The Home Front: oil and gas stirs Broomfield residents, and are red light cameras returning to Colorado Springs?
The city of Greeley will pay $350,000 to a blind woman who was struck by a car when she attempted to cross a street near the University of Northern Colorado campus, according to the Greeley Tribune. The woman, Madrigal Luz, a UNC student, sued the city because the audio signal on a pedestrian crosswalk, which would have warned her when it was safe to cross, wasn’t working properly.
Today’s Grand Junction Daily Sentinel reports on a study by the U.S. Geological Survey on reclamation efforts on well pads in the arid West. The study of more than 1,000 pads used in oil and gas drilling found that the land, after being revegetated, held less vegetation than surrounding areas, which can lead to soil erosion and more dust emissions, less vegetation for wildlife and livestock and more infestations of weeds.
Longmont City Council Tuesday night voted 5-2 to oppose a bill at the state Capitol that would make local governments liable for paying oil and gas mineral rights when those government enact bans on oil and gas development, according to the Longmont Times-Call.
A contractor installing a pipeline in Battlement Mesa used improper techniques to handle soil and stormwater issues, but Garfield County plans to work with the contractor rather than turning the matter over to state authorities, according to the Glenwood Springs Post Independent. The contractor, Summit Midstream, is preparing a site on behalf of Ursa Resources for natural gas drilling within the Battlement Mesa residential area.
Tuesday’s windstorms caused a giant cottonwood tree to topple onto a house in Loveland, in a story in today’s Reporter-Herald. A family of four, including a 10-week old baby, escaped injury but damage to the home is estimated at $290,000.
Four to eight inches of much-needed snow is expected to fall in Steamboat Springs in the next two days, Steamboat Today reports. The area has been behind in snowfall for the season. The storm moving into the area could dump up to 20 inches by Monday.
The Pueblo Chieftain reports that about 100 teachers picketed the Tuesday night meeting of the Pueblo City Schools Board of Education.

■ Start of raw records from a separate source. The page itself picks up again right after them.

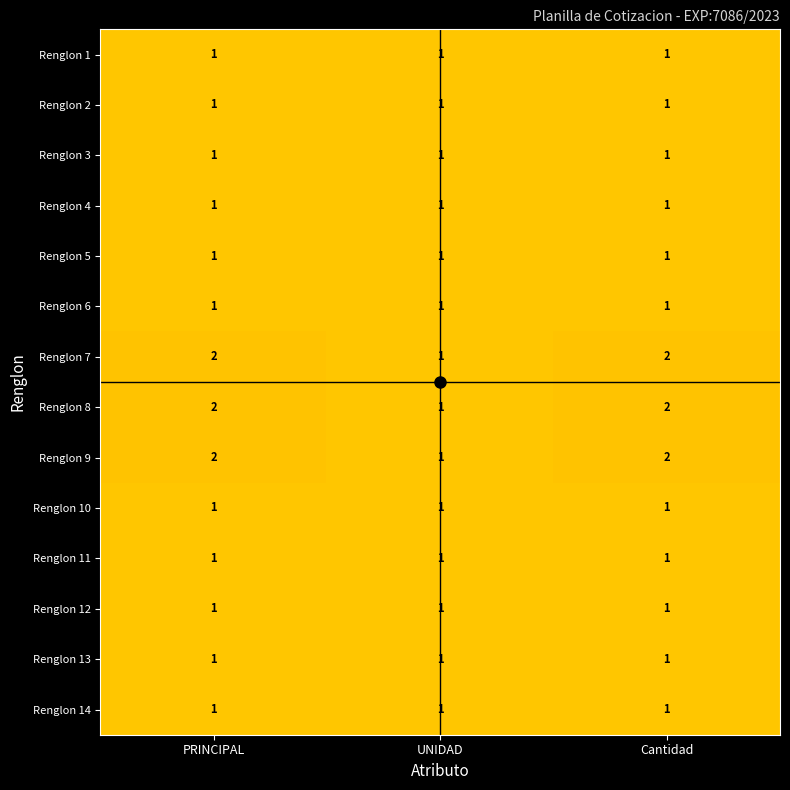

What is the total value across all series at Cantidad?

17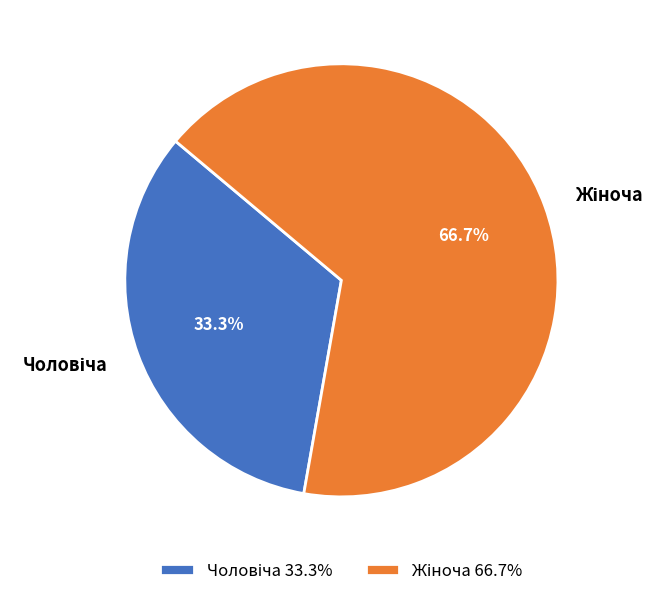

Does any single category account for the majority?

Yes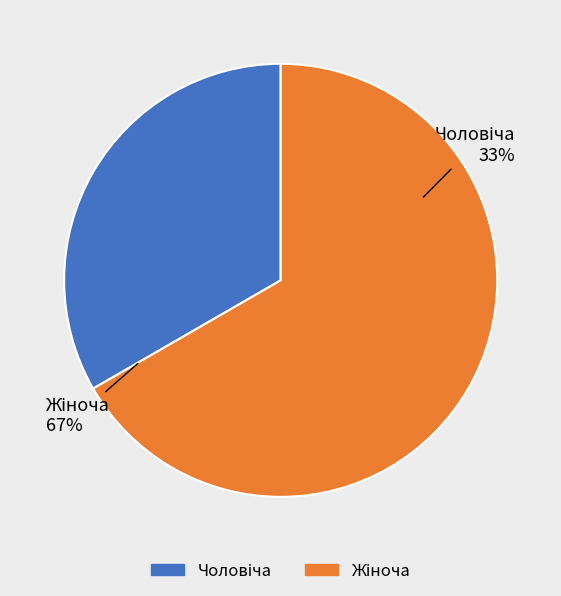

Which category accounts for the majority?

Жіноча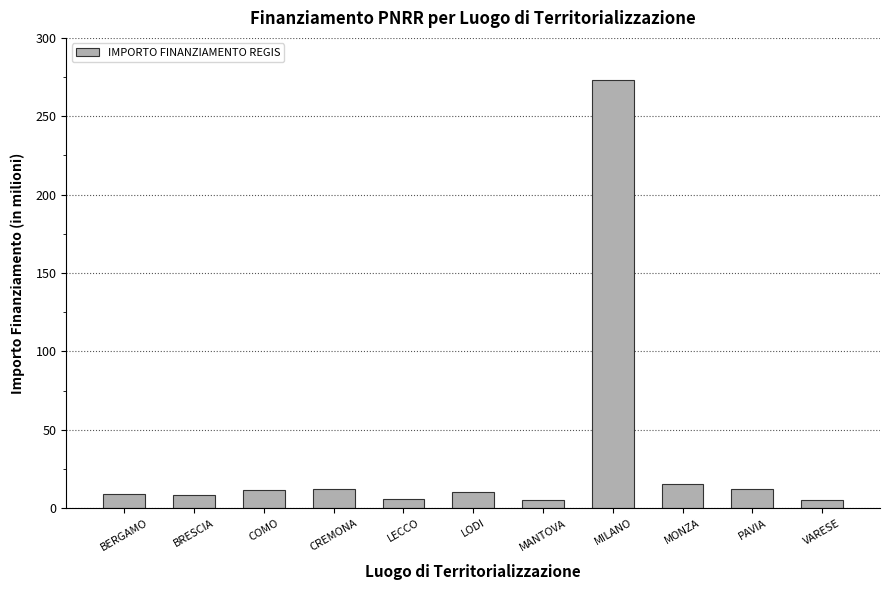

What is the average value?

33.6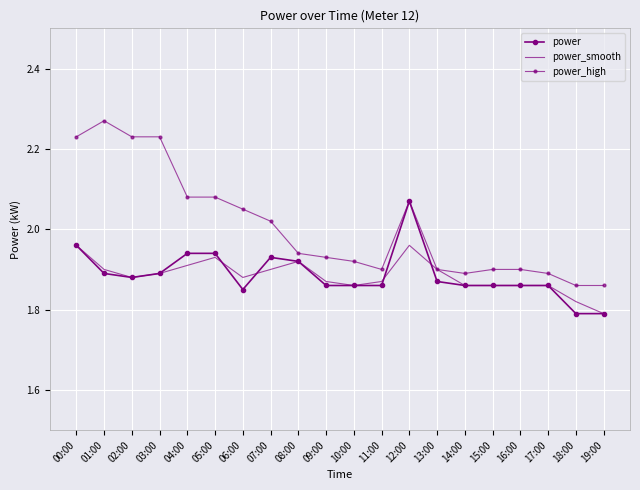

What is the value of the power point at the 8th from the left?

1.9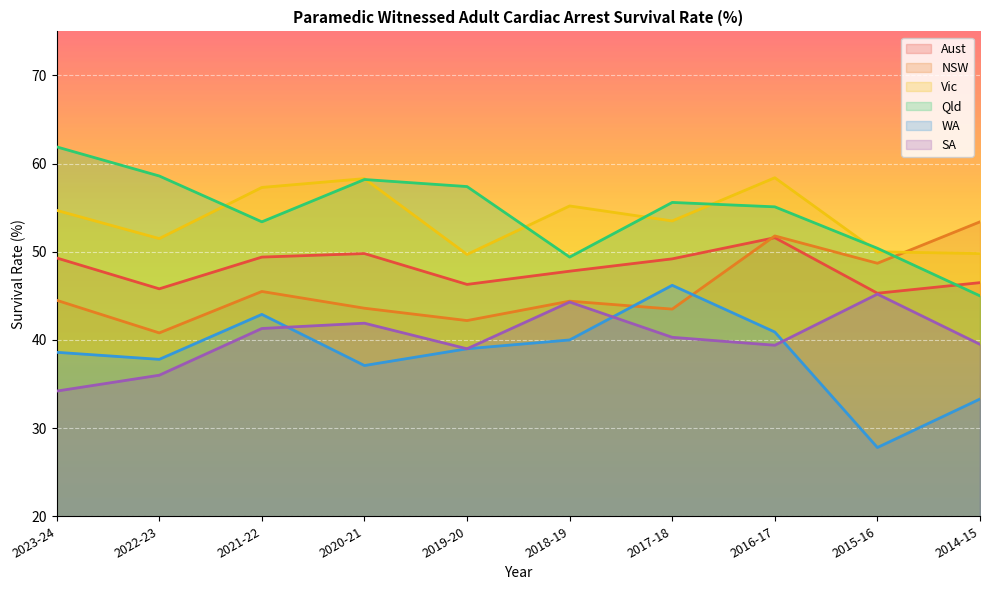

Between 2023-24 and 2018-19, which series saw the biggest shift?

Qld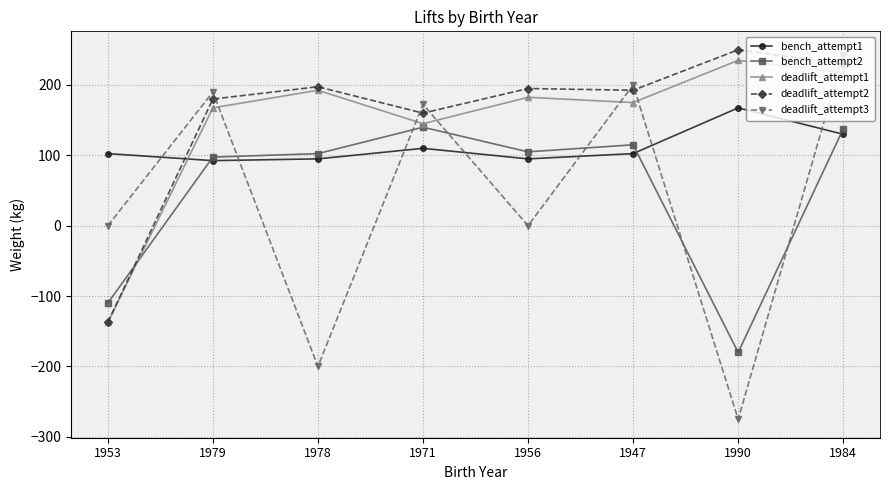

What is the difference between the highest and lowest values at 1956?

195.0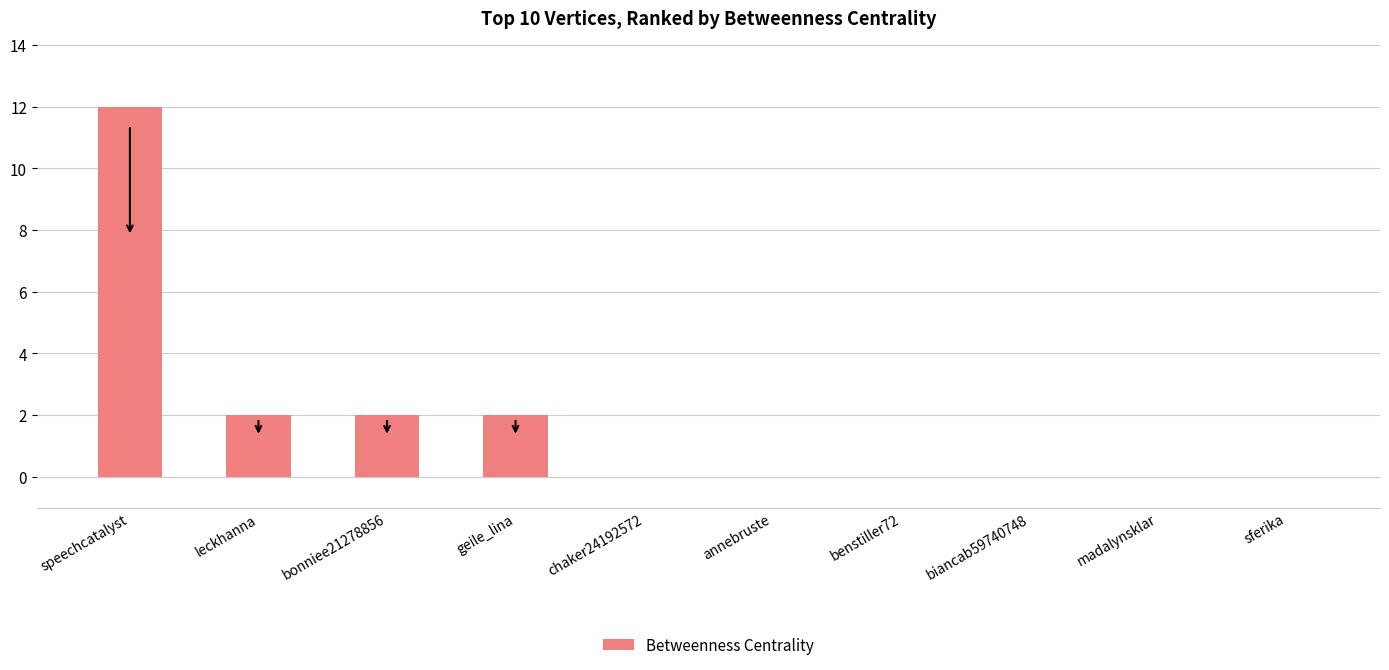

True or false: the data shows 12 at speechcatalyst.

True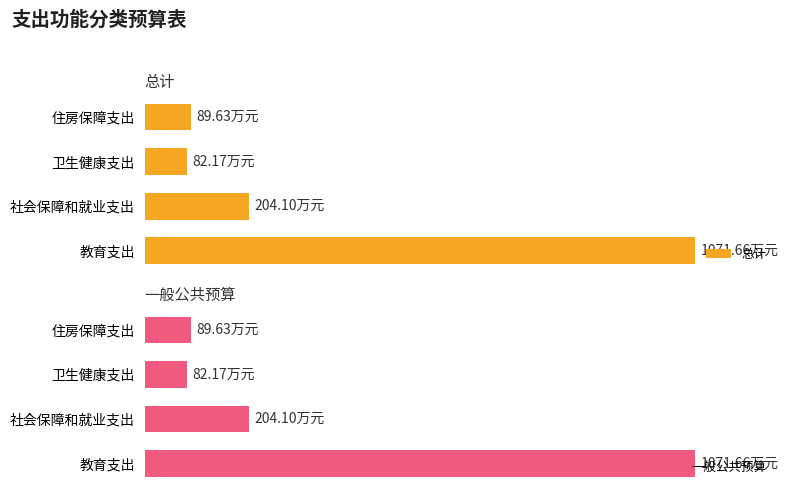

How many values in the 总计 series are below 204?

2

The teachers and paraprofessionals were protesting stalled contract talks with the school district as well as what they say is a lack of respect by the board and school district administrators.
Fanny Starr of Denver, a survivor of the Auschwitz death camps in Nazi Germany, will share her story during Holocaust Awareness Week at Colorado State University in Fort Collins, according to the Fort Collins Coloradoan. Starr, 95, grew up in Lodz, Poland, and along with her family was forced into that city’s ghetto by the Nazis, one of the largest ghettos in German-occupied Europe.
Vail Resorts has purchased the Stowe (VT) Mountain Resort, according to the Vail Daily. The $50 million purchase is Vail Resorts’ first venture into the East Coast skiing market.
Scientists with NASA are nearing the conclusion of a three-week field study of snow conditions in the Silverton and Grand Mesa areas that could help with water management in future years, the Durango Herald reports. This month’s study is part of a five-year effort that will help NASA develop satellites that look at snow conditions.
Boulder Housing Partners will buy a 185-unit apartment complex and use it for low- to middle-income housing, according to the Boulder Daily Camera. The Tantra Lake apartment complex is located at 1000 W. Moorhead Circle in south Boulder.
The city of Broomfield is considering a five-month moratorium on oil drilling that could impact a proposed drilling site near homes in the city. The site, which would house 139 wells on four pads, is owned by Extraction Oil and Gas, which according to The Denver Post promises to minimize truck traffic and use equipment so quiet that oil workers don’t need earplugs. Hundreds of people packed the FirstBank Center in Broomfield Tuesday night, hoping to halt or at least delay the project.
The Colorado Springs Police Department is attempting to tamp down concerns that the city will bring back red-light cameras, according to the Colorado Springs Gazette. The police department has seen a 36 percent drop in traffic tickets since the cameras were pulled last year because they didn’t improve traffic safety. Police Chief Pete Carey, who ordered the cameras removed last year, now says the cameras may be needed to help catch traffic violations.